> _DOCUMENT EXTRACT_
■ ■ ■ ■ ■
Excerpts from Maltby, “The
Production Code and the Hays Office,” Grand Design 37-72
Their version of events adheres to the requirements of a familiar early
Depression Hollywood story, in which the industry appears as a fallen woman,
led by economic hardship into immoral behavior and a fall from grace. Being a
Hollywood story, there is a happy ending when Hollywood, the fallen woman, is
rescued from sin and federal censorship by virtuous hero Joe Breen riding at
the head of the Catholic Legion of Decency. The culmination of the Legion's
campaign against immoral movies, the July 1934 agreement between the MPPDA and
the Roman Catholic hierarchy to fully implement the Production Code, is
regarded in these "official" accounts as a watershed separating the
two halves of the decade. (39)
The account offered here revises this history in a number of respects. In
suggesting that the issues and motivations behind "self-regulation"
■ ■ ■ ■ ■
> _SUPPLIED INFORMATION_

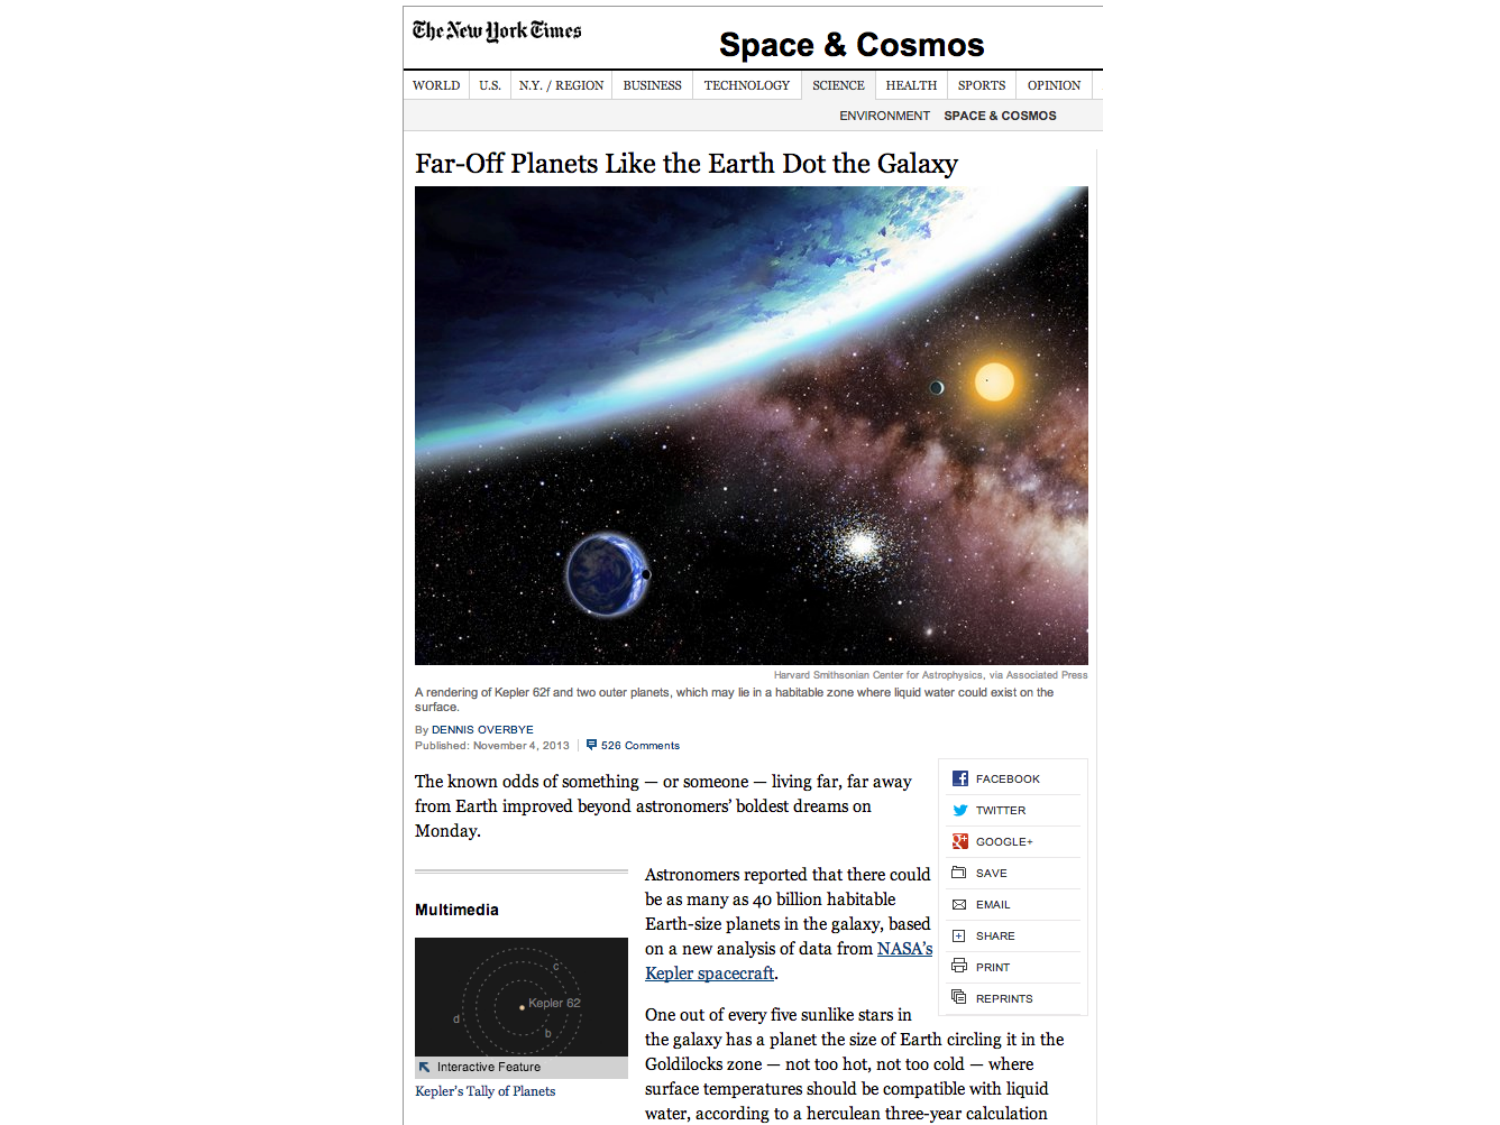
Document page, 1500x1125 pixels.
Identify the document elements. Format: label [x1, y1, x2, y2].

picture [397, 0, 1103, 1125]
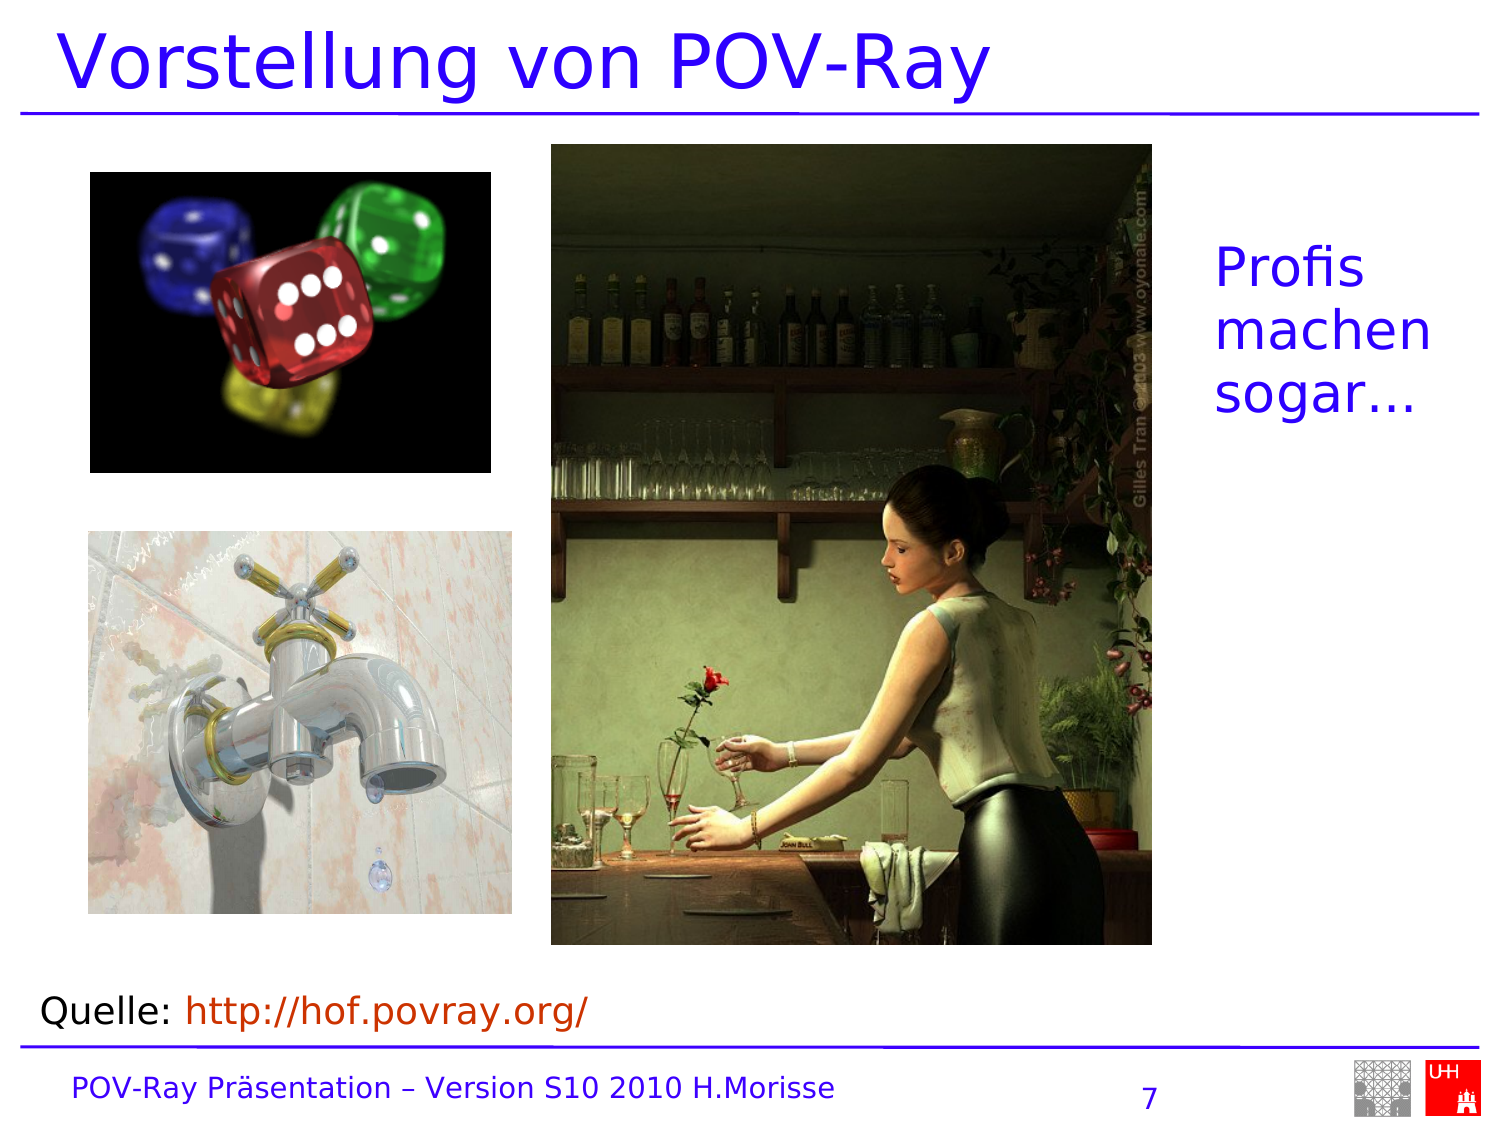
■ ■ ■ ■ ■
> _STATED TASK_
Please summarize the excerpt on the Production Code and the Hays Office in two sentences.

> _PROBLEM SOLUTION_
The "official" accounts cast early-Depression Hollywood as a fallen woman led by economic hardship into immoral behavior, who is rescued from sin and federal censorship by Joe Breen at the head of the Catholic Legion of Decency. They treat the July 1934 agreement between the MPPDA and the Roman Catholic hierarchy to fully implement the Production Code as a watershed separating the two halves of the decade, and the account offered here revises this history in a number of respects.